Fertilize – With the roots in an active growth cycle, the fall is the ideal time for fertilizing.  Ideally, two fertilizer applications are best for fall lawns. The early treatment should be applied between late August and September to help the lawn recover from extensive summer use and heat damage. A slow-release fertilizer is best at this time, and will nourish the lawn for several weeks. The later fall fertilization is best applied in late October or early November, and should be a quick release formula to give the lawn a healthy blast of nutrition before the roots are entirely dormant. If the lawn was seeded in the fall a starter fertilizer applied at the time of seeding or soon after will help promote the new grass.

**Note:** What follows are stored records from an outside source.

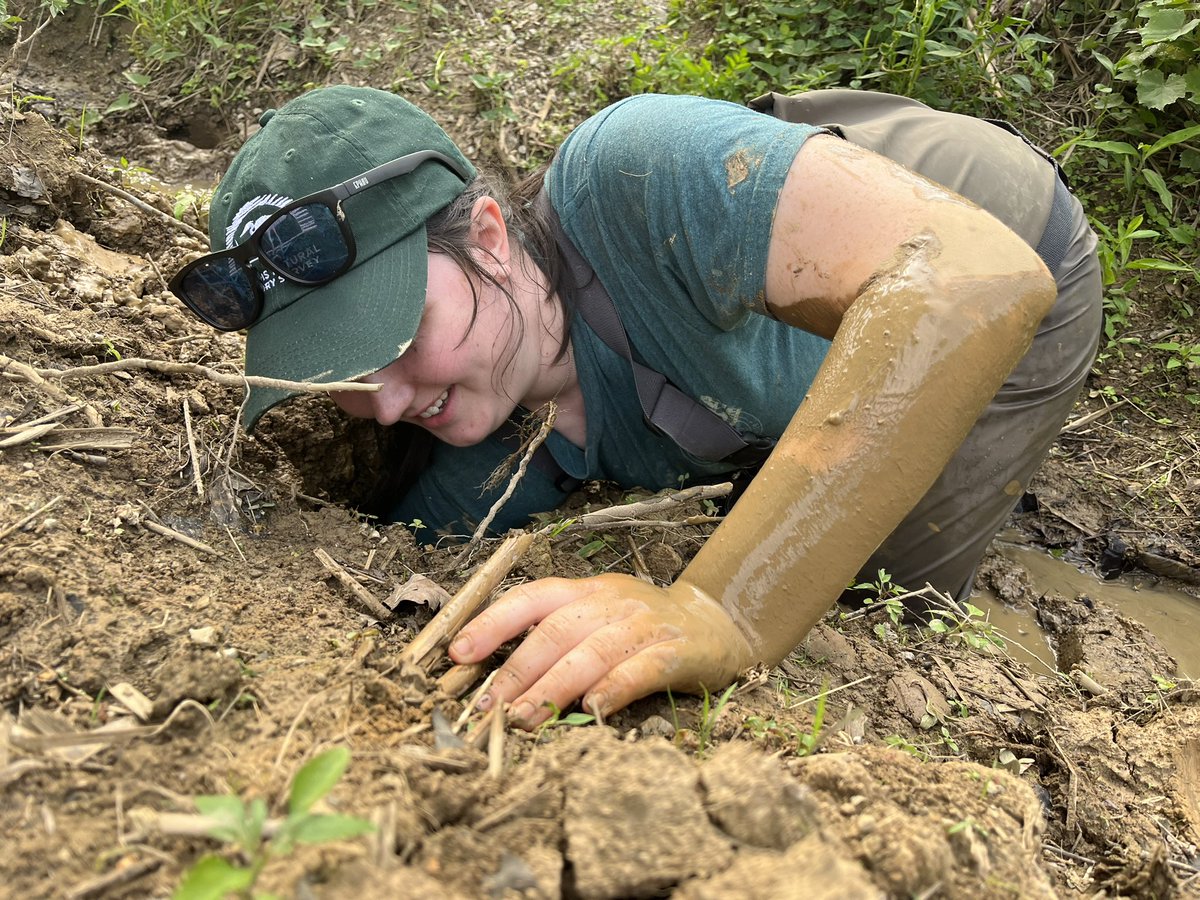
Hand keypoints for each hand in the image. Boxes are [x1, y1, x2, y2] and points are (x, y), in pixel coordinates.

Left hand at [448, 573, 753, 726]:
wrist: (716, 624)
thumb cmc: (641, 626)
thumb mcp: (596, 615)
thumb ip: (554, 633)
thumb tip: (494, 671)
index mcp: (585, 590)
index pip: (531, 598)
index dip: (492, 623)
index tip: (459, 653)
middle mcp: (611, 602)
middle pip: (555, 632)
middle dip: (515, 670)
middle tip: (488, 707)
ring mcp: (644, 625)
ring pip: (589, 654)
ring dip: (551, 688)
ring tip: (523, 719)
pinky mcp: (674, 653)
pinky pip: (638, 671)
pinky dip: (611, 689)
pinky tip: (589, 710)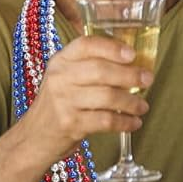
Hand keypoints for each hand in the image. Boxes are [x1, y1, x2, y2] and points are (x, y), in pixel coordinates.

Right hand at [16, 34, 151, 166]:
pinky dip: (124, 122)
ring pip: (106, 96)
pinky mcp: (71, 124)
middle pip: (100, 70)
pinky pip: (105, 120)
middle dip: (129, 75)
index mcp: (60, 60)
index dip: (111, 47)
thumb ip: (89, 66)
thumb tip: (133, 63)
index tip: (132, 54)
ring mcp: (64, 102)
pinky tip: (133, 123)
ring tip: (142, 106)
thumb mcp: (65, 77)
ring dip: (131, 101)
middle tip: (148, 79)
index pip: (86, 45)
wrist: (35, 137)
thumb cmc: (58, 103)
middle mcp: (60, 78)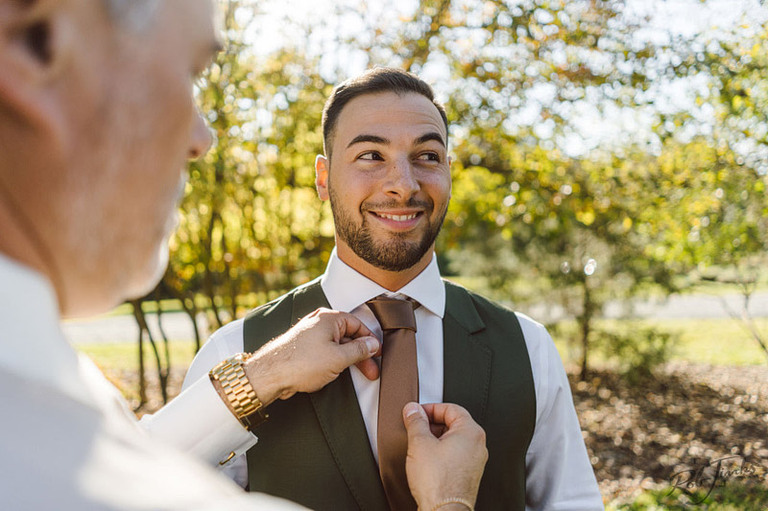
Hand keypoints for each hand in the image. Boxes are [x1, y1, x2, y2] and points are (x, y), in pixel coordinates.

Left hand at [243, 308, 379, 404]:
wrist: (271, 375)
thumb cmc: (301, 363)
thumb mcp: (339, 358)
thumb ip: (359, 350)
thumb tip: (372, 344)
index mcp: (329, 318)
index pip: (357, 325)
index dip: (369, 340)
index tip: (377, 353)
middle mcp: (319, 322)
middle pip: (348, 336)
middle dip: (361, 354)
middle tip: (371, 370)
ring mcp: (310, 334)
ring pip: (337, 345)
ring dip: (348, 359)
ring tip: (357, 374)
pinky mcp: (304, 347)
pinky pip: (326, 351)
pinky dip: (335, 361)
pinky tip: (337, 372)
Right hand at [403, 402, 487, 510]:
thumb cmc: (438, 482)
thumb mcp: (419, 443)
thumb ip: (415, 421)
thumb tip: (413, 410)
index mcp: (471, 431)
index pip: (450, 408)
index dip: (430, 408)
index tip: (416, 413)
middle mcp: (478, 445)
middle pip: (453, 423)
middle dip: (432, 423)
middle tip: (415, 428)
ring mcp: (475, 461)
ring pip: (453, 439)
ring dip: (435, 438)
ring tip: (419, 445)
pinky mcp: (469, 474)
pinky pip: (455, 454)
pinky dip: (441, 452)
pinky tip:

Lime – Most soils in our area are acidic. Overly acidic soils are often the cause of a poor-looking lawn or stifle the growth of grass. People may mistake these soil conditions as a fertilizer problem, instead of realizing their soil needs lime. The amount of lime needed should always be determined by a soil test. Generally, lime is applied, in the Fall, to lawns at a rate of about 40 pounds per 1,000 square feet. Don’t apply lime near plants that need acidic soil, such as azaleas or rhododendrons.
Clean-Up – Don’t let leaves and debris cover the lawn and suffocate it after all of the work you’ve now done.  By raking consistently, the soil can get the air and sunlight it needs for growth.  Avoid allowing leaves and debris to get stuck under the snow cover for the winter, which can lead to disease and mold growth.  Make sure to cut the grass short for the last mowing, this will also help reduce snow mold.
A little effort in the fall will pay big dividends next spring!